With variables like an 8 byte double or 4 byte int, is the memory layout exactly the same across Windows, Linux and OSX assuming the endianness is the same?

Say for example, I copy 8 bytes from a double on Linux into a double on Windows, will it work or explode?

Thanks,

Jack

 

[Spyhop]

As far as a uint32 goes, what else could impact it apart from endianness? Each bit is just a flag for 2^n and there's no metadata to worry about.

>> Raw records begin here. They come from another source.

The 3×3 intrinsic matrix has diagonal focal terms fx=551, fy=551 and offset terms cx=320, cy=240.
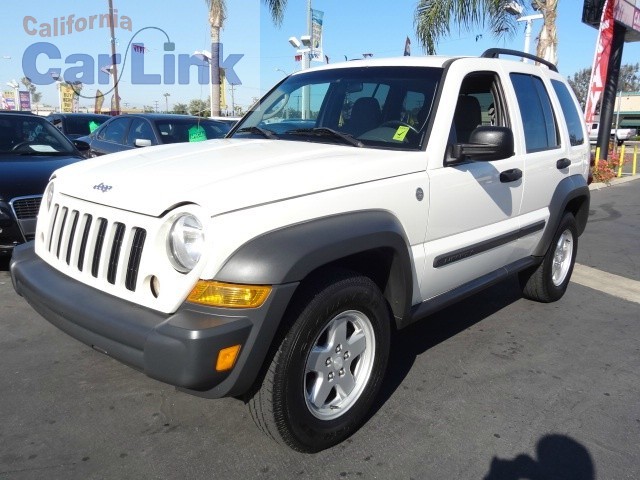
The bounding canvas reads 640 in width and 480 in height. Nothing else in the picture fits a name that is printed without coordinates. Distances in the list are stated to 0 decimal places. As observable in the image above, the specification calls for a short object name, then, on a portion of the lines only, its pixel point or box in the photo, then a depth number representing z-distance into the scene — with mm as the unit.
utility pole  27406
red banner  13551
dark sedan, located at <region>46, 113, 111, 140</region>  13219
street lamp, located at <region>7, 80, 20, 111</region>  42500
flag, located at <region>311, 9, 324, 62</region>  16922
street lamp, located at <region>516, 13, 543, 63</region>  14031
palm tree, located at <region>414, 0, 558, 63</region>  12953
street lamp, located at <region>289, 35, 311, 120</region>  15984
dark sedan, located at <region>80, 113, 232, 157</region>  7828
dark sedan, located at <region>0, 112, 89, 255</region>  4758
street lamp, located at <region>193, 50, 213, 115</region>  20094
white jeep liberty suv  2180
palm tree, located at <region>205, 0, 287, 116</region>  18047
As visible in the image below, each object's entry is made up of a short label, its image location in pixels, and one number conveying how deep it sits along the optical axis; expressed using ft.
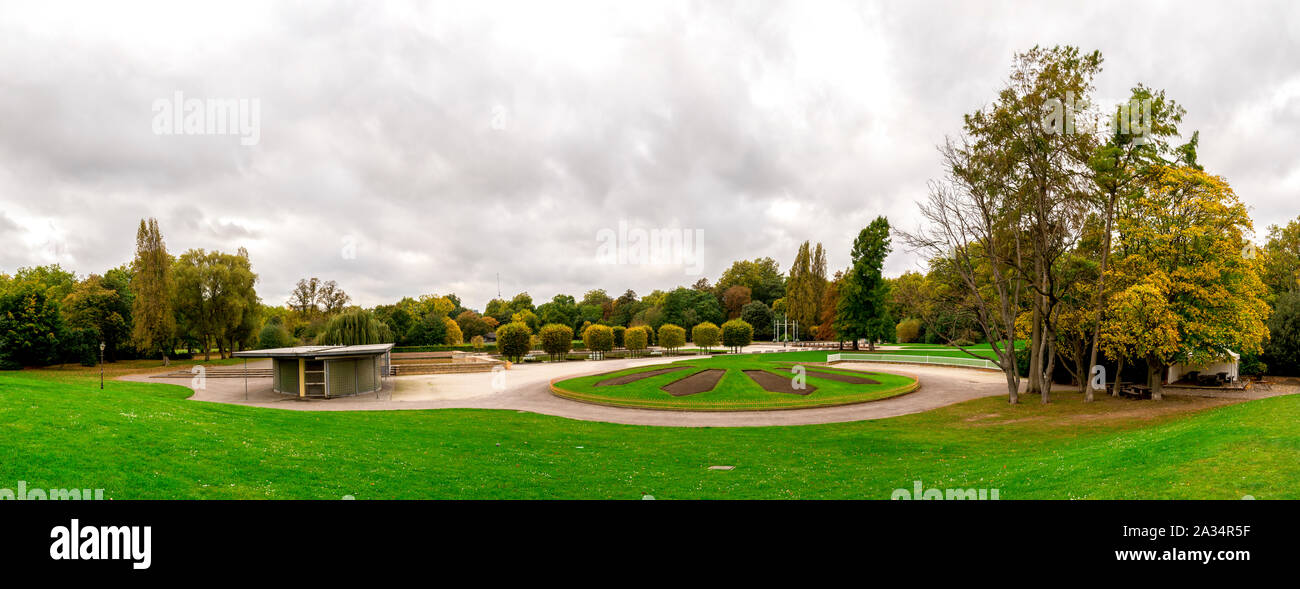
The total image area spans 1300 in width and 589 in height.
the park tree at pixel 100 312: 145.59
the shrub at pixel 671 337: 206.28
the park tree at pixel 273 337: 190.90
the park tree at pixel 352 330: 155.22
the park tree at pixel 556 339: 182.29
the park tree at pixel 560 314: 288.71
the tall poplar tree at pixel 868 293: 161.17
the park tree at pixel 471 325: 294.46
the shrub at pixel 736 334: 215.51
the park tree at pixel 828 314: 229.04
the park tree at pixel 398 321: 230.27
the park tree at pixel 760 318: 295.89
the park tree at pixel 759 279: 343.46
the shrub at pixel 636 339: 201.87
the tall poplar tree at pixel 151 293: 151.12
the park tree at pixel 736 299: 327.26
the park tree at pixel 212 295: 160.04
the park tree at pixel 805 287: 245.86
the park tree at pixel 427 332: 232.32
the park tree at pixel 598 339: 191.01
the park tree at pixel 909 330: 233.55
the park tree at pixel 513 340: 175.52
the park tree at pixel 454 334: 244.01
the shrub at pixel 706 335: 214.07
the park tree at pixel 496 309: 351.05
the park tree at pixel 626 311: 302.45
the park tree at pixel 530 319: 286.07
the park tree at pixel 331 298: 260.62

Presumably all of the environments expect floating point encoding to use the same standard (IEEE 754..?) but I don't know much about that!

 

[tntcoder]

Ok thanks a lot sounds like it should be fine, assuming the OS sticks to the IEEE standards.

 

[Pulseammo]

Not all types are the same length on all platforms if that is what you are asking... i.e. a long or a double may be a different length depending on the compiler. (Not entirely sure how often they are different in practice though, I'm sure I've seen a table somewhere)

 

[braz2kuk]

Not all types are the same length on all platforms if that is what you are asking... i.e. a long or a double may be a different length depending on the compiler. (Not entirely sure how often they are different in practice though, I'm sure I've seen a table somewhere)

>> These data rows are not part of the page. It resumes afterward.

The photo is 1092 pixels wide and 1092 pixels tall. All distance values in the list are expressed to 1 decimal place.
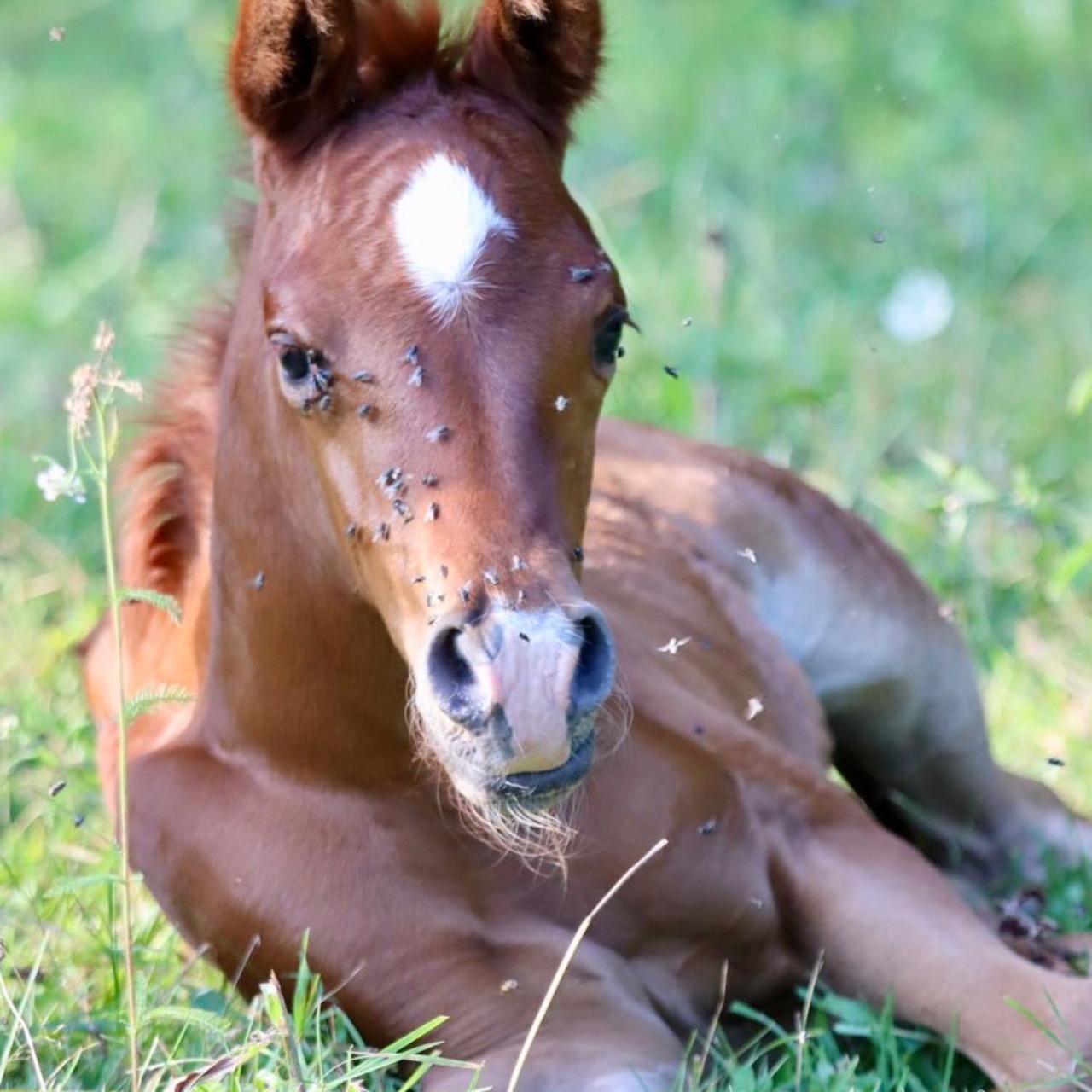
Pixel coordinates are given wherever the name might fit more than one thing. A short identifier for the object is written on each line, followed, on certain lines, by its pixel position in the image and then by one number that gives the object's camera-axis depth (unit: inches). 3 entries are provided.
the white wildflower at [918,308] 510.3
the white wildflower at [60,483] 222.8
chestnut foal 217.8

As said it does depend on the type of compiler as far as i am aware, and i have seen a table but cannot remember where, maybe a google search may help.

 

[MrWhippy]

...

Say for example, I copy 8 bytes from a double on Linux into a double on Windows...

and how do you plan to do that? (not taking the mick here, but if you can explain how you would do that, i think you might answer your questions)

 

[tntcoder]

and how do you plan to do that? (not taking the mick here, but if you can explain how you would do that, i think you might answer your questions)

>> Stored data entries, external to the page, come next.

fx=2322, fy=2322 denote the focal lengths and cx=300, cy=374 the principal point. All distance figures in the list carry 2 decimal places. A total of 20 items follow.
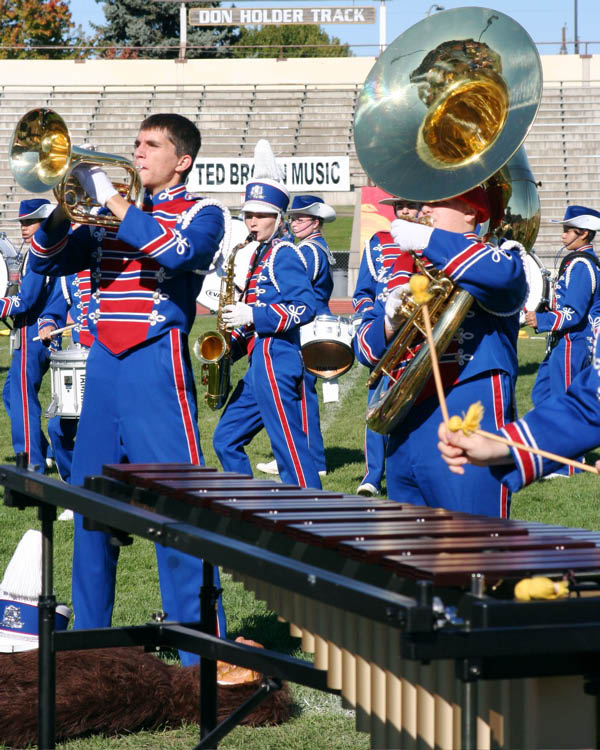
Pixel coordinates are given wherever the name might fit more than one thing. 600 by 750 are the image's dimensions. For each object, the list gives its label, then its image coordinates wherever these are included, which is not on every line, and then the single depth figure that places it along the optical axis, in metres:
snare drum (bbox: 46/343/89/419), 13.18
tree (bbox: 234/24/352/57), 102.21
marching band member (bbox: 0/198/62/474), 15.58
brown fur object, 7.05
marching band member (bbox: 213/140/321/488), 12.70
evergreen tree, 82.47
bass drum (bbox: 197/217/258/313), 13.68
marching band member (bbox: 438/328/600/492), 5.29
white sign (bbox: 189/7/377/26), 60.92
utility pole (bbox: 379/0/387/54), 58.46
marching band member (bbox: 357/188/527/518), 6.82
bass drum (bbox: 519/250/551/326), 16.53
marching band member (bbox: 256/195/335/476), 14.79
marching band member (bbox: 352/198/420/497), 9.53
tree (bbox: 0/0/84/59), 79.25
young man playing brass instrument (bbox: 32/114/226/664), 8.15
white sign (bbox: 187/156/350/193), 49.41
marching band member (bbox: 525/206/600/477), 17.09
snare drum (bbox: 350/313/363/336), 12.97
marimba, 3.76
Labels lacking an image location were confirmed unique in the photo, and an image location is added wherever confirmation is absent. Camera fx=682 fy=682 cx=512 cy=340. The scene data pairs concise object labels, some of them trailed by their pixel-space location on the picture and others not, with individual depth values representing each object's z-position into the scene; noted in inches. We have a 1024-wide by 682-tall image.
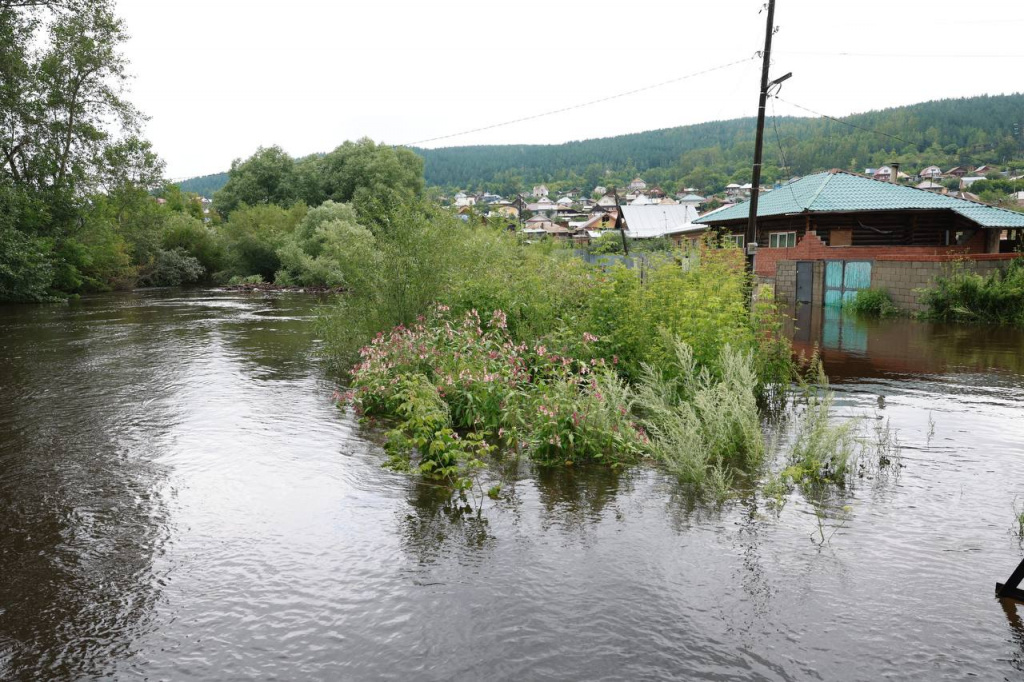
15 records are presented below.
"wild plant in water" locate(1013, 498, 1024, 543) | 213.9
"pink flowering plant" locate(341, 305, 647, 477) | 280.4
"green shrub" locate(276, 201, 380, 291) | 1536.7
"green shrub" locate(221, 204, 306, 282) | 1771.7
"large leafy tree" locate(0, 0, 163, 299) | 1076.5
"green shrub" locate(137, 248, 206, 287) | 1704.0
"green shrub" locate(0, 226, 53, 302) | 1048.8
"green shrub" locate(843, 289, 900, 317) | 948.0
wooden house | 1066.5
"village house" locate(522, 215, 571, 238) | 3853.3
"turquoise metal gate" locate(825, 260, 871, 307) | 1030.4
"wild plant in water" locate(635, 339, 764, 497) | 258.5
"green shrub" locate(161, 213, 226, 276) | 1798.7
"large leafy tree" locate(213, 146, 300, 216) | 2576.3
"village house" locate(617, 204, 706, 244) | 2305.6
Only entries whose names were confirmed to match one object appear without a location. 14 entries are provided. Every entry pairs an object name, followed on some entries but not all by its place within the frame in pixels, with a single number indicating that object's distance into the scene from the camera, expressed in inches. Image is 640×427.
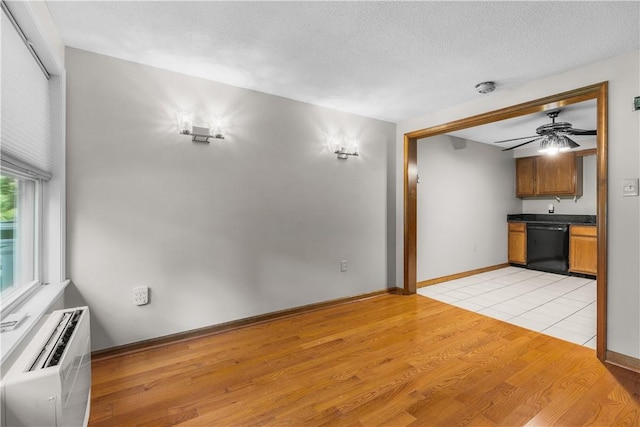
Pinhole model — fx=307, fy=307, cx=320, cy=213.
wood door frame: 94.3
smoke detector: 113.4
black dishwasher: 207.6
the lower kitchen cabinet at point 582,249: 194.1
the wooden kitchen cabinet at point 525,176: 232.4
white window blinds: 59.1
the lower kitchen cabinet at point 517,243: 228.7
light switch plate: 89.0
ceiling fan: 150.6
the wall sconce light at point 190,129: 106.0
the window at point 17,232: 68.5
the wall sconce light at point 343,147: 144.1
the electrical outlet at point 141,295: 99.5
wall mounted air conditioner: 43.3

Ok thanks guys, let me give an example of what im doing, I need to save data in double variables (8 bytes) to disk (I know this isnt the best way but its ideal for what im doing), and i need it to work for windows, mac and linux. Is a double 8 bytes on all these OSs, and is the memory encoding IEEE standard?

example of how im doing this: (working fine on linux, havent tested on windows/mac)

double a = 4;
unsigned char *p = (unsigned char *) &a;

for(int i = 0; i < sizeof(double); i++)
{
      bytes.append(p[i]);
}

Thanks,
Jack

 

[Pulseammo]

With that code you may run into trouble reading the binary file back into doubles if for instance it was compiled and saved in one compiler that used, for the sake of argument, 4 bytes for a double and then tried to load it off of a compiler that used an 8 byte double because then essentially you'd end up trying to read 8 bytes and run into your other data.

Unfortunately I don't know how real world that information is, basically look up the information sizes for your types in the GCC manual, the VC manual (or mingw, or whatever you plan to compile with for windows), and see if the types are the same size. I think to avoid the problem you'd need to use the lower type size, basically limiting the precision a bit.

Heres the list for VC:
http://msdn.microsoft.com/en-us/library/cc953fe1(VS.80).aspx

IIRC the C++ spec basically says that the next type up can't be smaller than the next type down. (You can see that for the VC compiler as the double and long double are the same size).

 

[dave-lew99]

What you would do in this case is to encode everything into split bytes, so an 8 byte double would suddenly become 8 unsigned char's.

Each version of your software would have the appropriate re-construction routines for that platform/compiler.

Doing this is useful as it also solves the floating point/network problem (there are issues sending floating point numbers across a network so you just encode them into lots of single bytes)